Beliau punya mimpi untuk menjejakkan dan memperkuat Footprints orang Indonesia di Amerika. Dia ingin membuka akses seluas-luasnya untuk orang Indonesia agar bisa studi di Amerika dengan pengalaman yang dimilikinya. Dia ingin melihat lebih banyak lagi orang Indonesia yang mendapatkan kesempatan mencapai pendidikan sampai S3 di Amerika Serikat. Semakin baiknya perkembangan kualitas generasi muda Indonesia akan dapat menaikkan kuantitas dan kualitas mahasiswa yang dapat direkrut ke Amerika Serikat. Di grup riset beliau, telah ada dua orang Indonesia yang dibimbing sampai selesai pendidikan S2 dan S3.

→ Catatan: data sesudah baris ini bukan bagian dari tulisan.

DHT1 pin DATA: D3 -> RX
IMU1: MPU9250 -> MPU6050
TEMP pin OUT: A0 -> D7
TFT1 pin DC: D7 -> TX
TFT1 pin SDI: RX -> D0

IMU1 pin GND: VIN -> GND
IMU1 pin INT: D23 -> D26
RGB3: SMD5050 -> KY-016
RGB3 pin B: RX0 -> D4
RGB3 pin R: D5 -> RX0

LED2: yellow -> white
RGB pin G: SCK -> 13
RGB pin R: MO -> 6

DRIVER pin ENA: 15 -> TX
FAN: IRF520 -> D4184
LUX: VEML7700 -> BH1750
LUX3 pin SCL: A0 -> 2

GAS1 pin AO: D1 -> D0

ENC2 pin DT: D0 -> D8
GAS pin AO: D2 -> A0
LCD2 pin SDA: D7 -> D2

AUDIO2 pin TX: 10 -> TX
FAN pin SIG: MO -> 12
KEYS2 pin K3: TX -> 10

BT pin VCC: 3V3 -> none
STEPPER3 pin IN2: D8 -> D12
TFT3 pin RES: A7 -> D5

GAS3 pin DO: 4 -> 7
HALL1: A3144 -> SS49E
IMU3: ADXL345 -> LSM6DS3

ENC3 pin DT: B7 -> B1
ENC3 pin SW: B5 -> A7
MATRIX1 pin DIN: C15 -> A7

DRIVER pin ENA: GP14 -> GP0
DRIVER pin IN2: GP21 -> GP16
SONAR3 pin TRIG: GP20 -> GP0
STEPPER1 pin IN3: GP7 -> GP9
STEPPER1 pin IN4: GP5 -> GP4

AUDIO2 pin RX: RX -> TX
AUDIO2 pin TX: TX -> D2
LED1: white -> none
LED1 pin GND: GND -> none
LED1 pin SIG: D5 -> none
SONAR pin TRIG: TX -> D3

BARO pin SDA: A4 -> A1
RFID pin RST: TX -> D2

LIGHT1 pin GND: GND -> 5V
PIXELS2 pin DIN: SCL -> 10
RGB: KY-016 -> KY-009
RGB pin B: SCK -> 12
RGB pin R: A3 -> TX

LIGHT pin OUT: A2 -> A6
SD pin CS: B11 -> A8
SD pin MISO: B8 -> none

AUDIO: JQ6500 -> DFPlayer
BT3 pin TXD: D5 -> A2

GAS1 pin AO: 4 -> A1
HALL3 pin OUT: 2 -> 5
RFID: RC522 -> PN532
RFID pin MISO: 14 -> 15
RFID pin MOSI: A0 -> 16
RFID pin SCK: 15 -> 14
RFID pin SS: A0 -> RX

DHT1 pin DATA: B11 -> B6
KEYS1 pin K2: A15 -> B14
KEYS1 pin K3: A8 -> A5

Pak Nelson ingin meniru cara Cina dahulu dalam menjejakkan Footprints di Amerika. Di awal tahun 1980-an, beberapa professor keturunan Cina di Amerika Serikat bekerja sama dengan pemerintah Cina punya program mengirimkan 20 orang Cina studi ke Amerika yang semuanya dibiayai dengan beasiswa dari Amerika Serikat. 20 orang ini merupakan orang-orang terpilih dan yang terbaik di Cina melalui seleksi yang sangat ketat. Selama sekitar 15 sampai 20 tahun program ini berjalan dengan baik. Akhirnya, ada sekitar 200-an orang Cina yang sukses menjadi Professor dan menempati posisi-posisi penting di instansi-instansi pendidikan Amerika di tahun 90-an sampai sekarang. Orang-orang inilah yang kemudian membuka pintu gerbang untuk orang-orang Cina lainnya masuk ke Amerika dengan beasiswa juga.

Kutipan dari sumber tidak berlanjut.